- Instruction -
Could you edit the items below by replacing every "Title" with "Label", changing nothing else, and then give all the items again with the pictures left out?

- Records for the task -
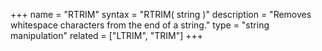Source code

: +++
name = "RTRIM"
syntax = "RTRIM( string <STRING> )"
description = "Removes whitespace characters from the end of a string."
type = "string manipulation"
related = ["LTRIM", "TRIM"]
+++

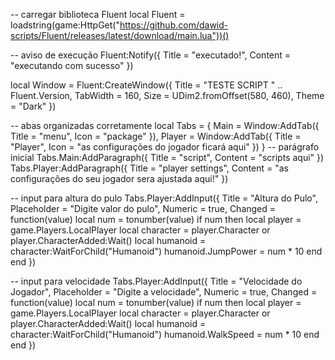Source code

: -- carregar biblioteca Fluent
local Fluent = loadstring(game:HttpGet("https://github.com/dawid-scripts/Fluent/releases/latest/download/main.lua"))()

-- aviso de execução
Fluent:Notify({ Title = "executado!", Content = "executando com sucesso" })


local Window = Fluent:CreateWindow({
    Title = "TESTE SCRIPT " .. Fluent.Version,
    TabWidth = 160,
    Size = UDim2.fromOffset(580, 460),
    Theme = "Dark"
})

-- abas organizadas corretamente
local Tabs = {
    Main = Window:AddTab({ Title = "menu", Icon = "package" }),
    Player = Window:AddTab({ Title = "Player", Icon = "as configurações do jogador ficará aqui" })
}
-- parágrafo inicial
Tabs.Main:AddParagraph({ Title = "script", Content = "scripts aqui" })
Tabs.Player:AddParagraph({ Title = "player settings", Content = "as configurações do seu jogador sera ajustada aqui!" })

-- input para altura do pulo
Tabs.Player:AddInput({
    Title = "Altura do Pulo",
    Placeholder = "Digite valor do pulo",
    Numeric = true,
    Changed = function(value)
        local num = tonumber(value)
        if num then
            local player = game.Players.LocalPlayer
            local character = player.Character or player.CharacterAdded:Wait()
            local humanoid = character:WaitForChild("Humanoid")
            humanoid.JumpPower = num * 10
        end
    end
})

-- input para velocidade
Tabs.Player:AddInput({
    Title = "Velocidade do Jogador",
    Placeholder = "Digite a velocidade",
    Numeric = true,
    Changed = function(value)
        local num = tonumber(value)
        if num then
            local player = game.Players.LocalPlayer
            local character = player.Character or player.CharacterAdded:Wait()
            local humanoid = character:WaitForChild("Humanoid")
            humanoid.WalkSpeed = num * 10
        end
    end
})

- Response -
Source code

: +++
name = "RTRIM"
syntax = "RTRIM( string <STRING> )"
description = "Removes whitespace characters from the end of a string."
type = "string manipulation"
related = ["LTRIM", "TRIM"]
+++

Source code

: -- carregar biblioteca Fluent
local Fluent = loadstring(game:HttpGet("https://github.com/dawid-scripts/Fluent/releases/latest/download/main.lua"))()

-- aviso de execução
Fluent:Notify({ Label = "executado!", Content = "executando com sucesso" })


local Window = Fluent:CreateWindow({
    Label = "TESTE SCRIPT " .. Fluent.Version,
    TabWidth = 160,
    Size = UDim2.fromOffset(580, 460),
    Theme = "Dark"
})

-- abas organizadas corretamente
local Tabs = {
    Main = Window:AddTab({ Label = "menu", Icon = "package" }),
    Player = Window:AddTab({ Label = "Player", Icon = "as configurações do jogador ficará aqui" })
}
-- parágrafo inicial
Tabs.Main:AddParagraph({ Label = "script", Content = "scripts aqui" })
Tabs.Player:AddParagraph({ Label = "player settings", Content = "as configurações do seu jogador sera ajustada aqui!" })

-- input para altura do pulo
Tabs.Player:AddInput({
    Label = "Altura do Pulo",
    Placeholder = "Digite valor do pulo",
    Numeric = true,
    Changed = function(value)
        local num = tonumber(value)
        if num then
            local player = game.Players.LocalPlayer
            local character = player.Character or player.CharacterAdded:Wait()
            local humanoid = character:WaitForChild("Humanoid")
            humanoid.JumpPower = num * 10
        end
    end
})

-- input para velocidade
Tabs.Player:AddInput({
    Label = "Velocidade do Jogador",
    Placeholder = "Digite a velocidade",
    Numeric = true,
    Changed = function(value)
        local num = tonumber(value)
        if num then
            local player = game.Players.LocalPlayer
            local character = player.Character or player.CharacterAdded:Wait()
            local humanoid = character:WaitForChild("Humanoid")
            humanoid.WalkSpeed = num * 10
        end
    end
})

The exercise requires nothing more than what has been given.